Selected passage:
>>>
Why It Works Initially Then Fails:

  • First few notifications: Marked successfully
  • After some time: Connection resets
  • Result: Partial success (some marked, some not)

🔧 What Our Fixes Handle

What's Working:

  1. User ID Caching: Should prevent the "user not found" error
  2. Retry Logic: Will retry failed requests automatically
  3. Cache Invalidation: Always happens, so count will refresh
  4. Count Accuracy: Fetches up to 1000 notifications

⚠️ What's Not Handled:

  1. Long-running operations: Marking 60 notifications individually can take time
  2. Connection timeouts: If Leantime API is slow or times out
  3. Rate limiting: If Leantime throttles too many requests
  4. Partial failures: Some notifications marked, some not

💡 What's Likely Happening

Flow:

1. User clicks "Mark all read"
   ↓
2. System fetches 60 unread notifications ✅
   ↓
3. Starts marking each one individually
   ↓
4. First 10-20 succeed ✅
   ↓
5. Connection resets (ECONNRESET) ❌
   ↓
6. Remaining notifications fail to mark
   ↓
7. Cache is invalidated (our fix) ✅
   ↓
8. Count refresh shows remaining unread (e.g., 40 instead of 0)

Why Count Might Not Be 0:

  • Some notifications were marked (e.g., 20 out of 60)
  • Connection reset prevented marking the rest
  • Cache was invalidated (good!)
  • Count refresh shows remaining unread (40 unread)

🎯 Expected Behavior

With Our Fixes:

  1. User ID lookup is cached (faster, more reliable)
  2. Retry logic handles transient failures
  3. Cache always invalidated (count will refresh)
  4. Count shows accurate number (up to 1000)

What You Should See:

  • First attempt: Some notifications marked, count decreases (e.g., 60 → 40)
  • Second attempt: More notifications marked, count decreases further (e.g., 40 → 20)
  • Eventually: All marked, count reaches 0

If Connection Issues Persist:

  • Count will show remaining unread
  • User can retry "Mark all read"
  • Each retry will mark more notifications
  • Eventually all will be marked

🔍 Diagnostic Questions

  1. How many notifications are marked?

    • Check if count decreases (e.g., 60 → 40 → 20 → 0)
    • If it decreases, marking is working but incomplete
  2. Does retry help?

    • Click "Mark all read" again
    • If count decreases further, retry logic is working
  3. Is it always the same number?

    • If count always stops at same number (e.g., always 40), might be specific notifications failing
    • If count varies, it's likely connection issues
  4. Network stability?
<<<
Entries shown:
>>>
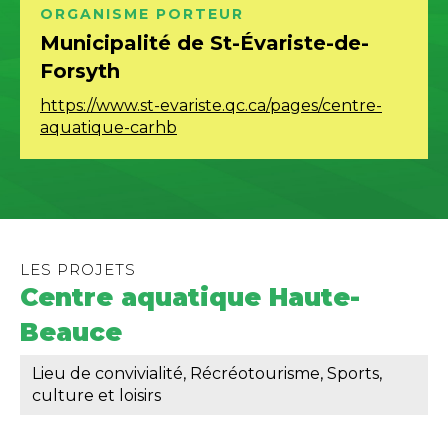
ORGANISME
PORTEUR
Municipalité de St-Évariste-de-
Forsyth
https://www.st-evariste.qc.ca/pages/centre-
aquatique-carhb
LES PROJETS
Centre aquatique Haute-
Beauce
Lieu de convivialité, Récréotourisme, Sports,
culture et loisirs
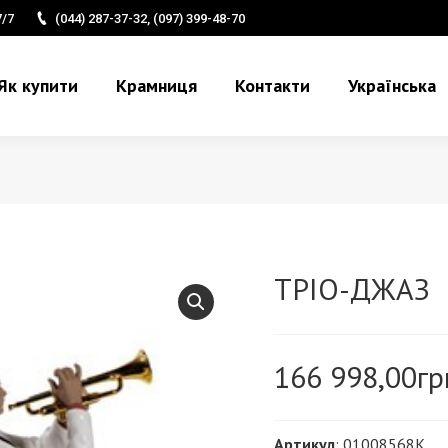
7/7
(044) 287-37-32, (097) 399-48-70
Як купити
Крамниця
Контакти
Українська
ТРІО-ДЖАЗ
166 998,00
гр
Артикул
: 01008568K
<<<
Exercise requirements:
1. Using the troubleshooting text, say whether each statement agrees with it: (a) The fixes handle rate limiting by Leantime. (b) The count fetches up to 1000 notifications. (c) The cache is invalidated only when every notification is marked successfully. Answer yes or no for each, quoting the deciding words.
2. In the troubleshooting text, condense the part beginning "Why Count Might Not Be 0:" into one or two sentences, keeping its main facts.
The items come from a separate source, not from the troubleshooting text.

Response list:
1.
(a) No: "Rate limiting: If Leantime throttles too many requests" is listed under "What's Not Handled:".
(b) Yes: "Count Accuracy: Fetches up to 1000 notifications".
(c) No: "Cache Invalidation: Always happens, so count will refresh".

2. Only some notifications were marked (for example, 20 out of 60) before a connection reset stopped the rest. The cache was still invalidated, so the refreshed count shows the remaining unread ones (40).